* _Written task A_:
In the forum thread on random-number bias, what two issues does Rod say he knows about with the rnd() function?
Document text START
Here is another demo of Bias: Challenge find a Randomize seed that DOES NOT RESULT with more negative totals than positive!
And I am even giving Positives all the the ties!!!
|
|
|
Post by B+ on Nov 26, 2019 19:50:49 GMT
I just ran this and NOTHING, no seed .01 to .99 produced more positives than negatives:
for seed = .01 to 1 step .01 scan print seed POS = 0 : NEG = 0 randomize seed '.3, .4 least neg so far whew .5! FOR A = 1 TO 40 scan FOR X=1 TO 10000 scan B = INT(RND(0)*3) - 1 'print B; BTOTAL = BTOTAL + B NEXT X 'PRINT BTOTAL if BTOTAL < 0 then NEG = NEG + 1 else POS = POS + 1 BTOTAL = 0 'zero total here if you don't want it to accumulate NEXT A 'print "Negative totals ";NEG;" Positive totals ";POS if POS > NEG then print "Positive outcome with seed ";seed next
|
|
|
Post by B+ on Nov 26, 2019 21:09:22 GMT
And this proves bias is fixed: 'use RANDOMIZE n n between 0 and 1, to create a seed for sharing results that can be replicated. dim d(9) for i = 0 to 9 : d(i) = i : next for seed = .01 to 1 step .01 scan 'print seed POS = 0 : NEG = 0 randomize seed '.3, .4 least neg so far whew .5! FOR A = 1 TO 40 scan FOR X=1 TO 10000 scan call shuffle if d(1) < 5 then B = -1 else B = 1 'print B; BTOTAL = BTOTAL + B NEXT X 'PRINT BTOTAL if BTOTAL < 0 then NEG = NEG + 1 else POS = POS + 1 BTOTAL = 0 'zero total here if you don't want it to accumulate NEXT A 'print "Negative totals ";NEG;" Positive totals ";POS if POS > NEG then print "Positive outcome with seed ";seed next sub shuffle ' shuffle the digits Fisher-Yates algo for i = 9 to 1 step -1 r = int(rnd(0) * (i + 1)) t = d(i) : d(i) = d(r) : d(r) = t next end sub
And yes, it takes just a bit longer to run ;-)) But what do you want, quality or a quick pile of junk? Output:
|
|
|
Post by Rod on Nov 26, 2019 21:52:07 GMT
I'm not sure just yet, have not had much time but I don't think the rnd() function is as bad as you say. Yes it does have a slight bias and yes it does have a narrow seeding problem when first run. That's the two issues I know about. For all BASIC games and normal human randomness it is perfectly adequate. Only mathematicians get picky.
Document text END
Dataset excerpts START
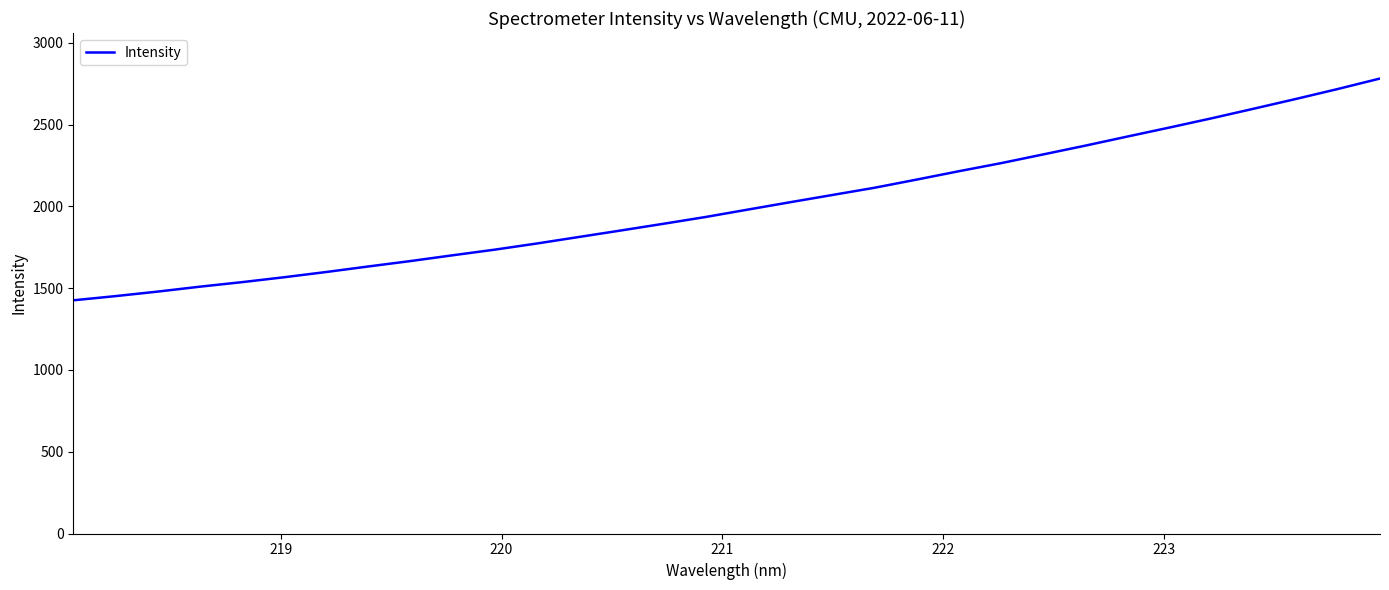

What is the difference between the maximum and minimum values?

1355.7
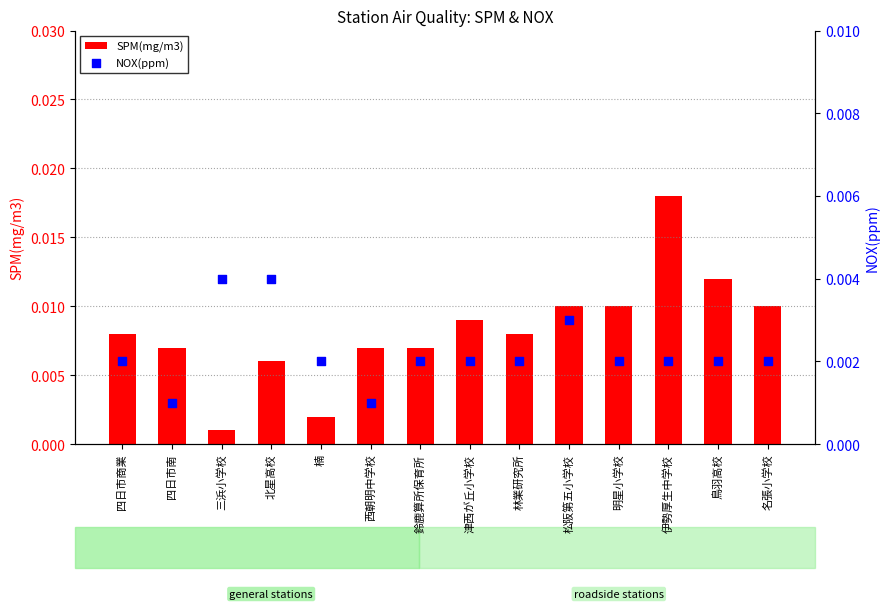

Is the value of SPM(mg/m3) at 鳥羽高校 greater than the value of NOX(ppm) at 鈴鹿算所保育所?

Yes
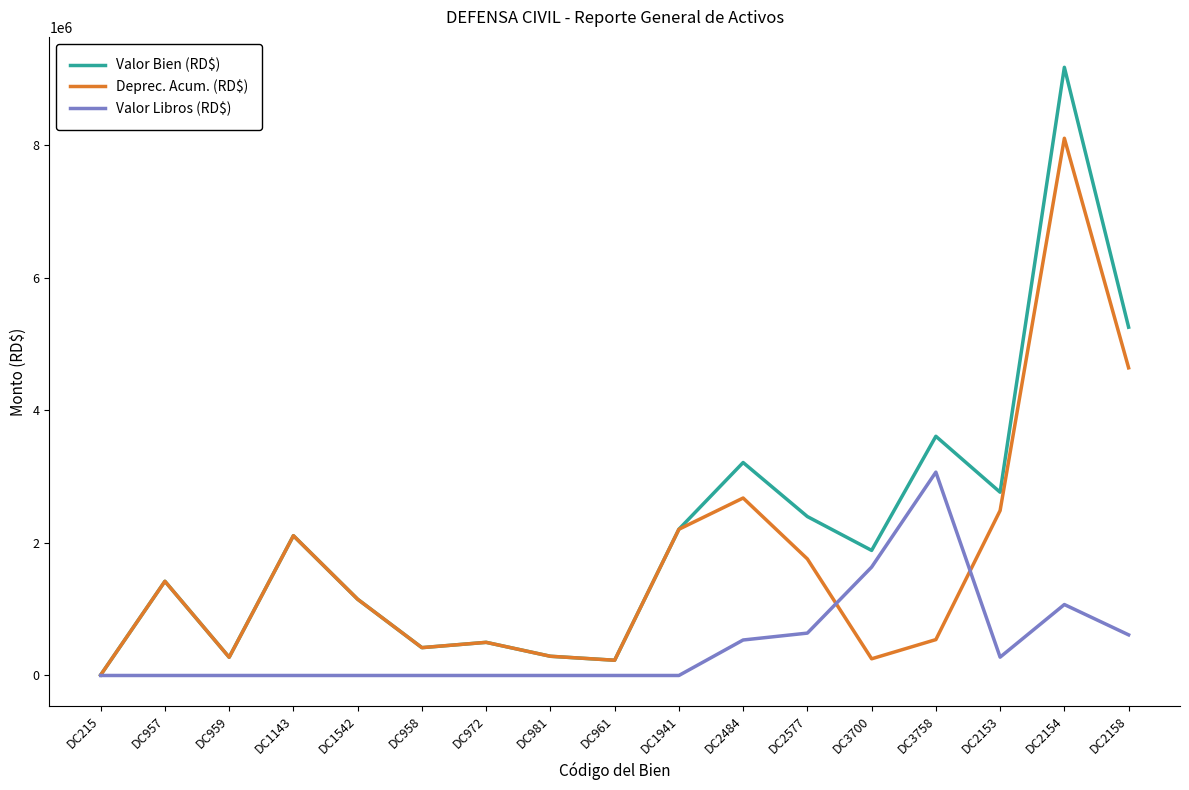

At which category is the sum across all series the highest?

DC2154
Dataset excerpts END
* _Written task B_:
Copy out the rows word for word, from the line containing "Is the value" through the end of the rows, and leave out the pictures.

* _Response area A_:
A slight bias and a narrow seeding problem when first run.

* _Response area B_:
Is the value of SPM(mg/m3) at 鳥羽高校 greater than the value of NOX(ppm) at 鈴鹿算所保育所?

Yes

At which category is the sum across all series the highest?

DC2154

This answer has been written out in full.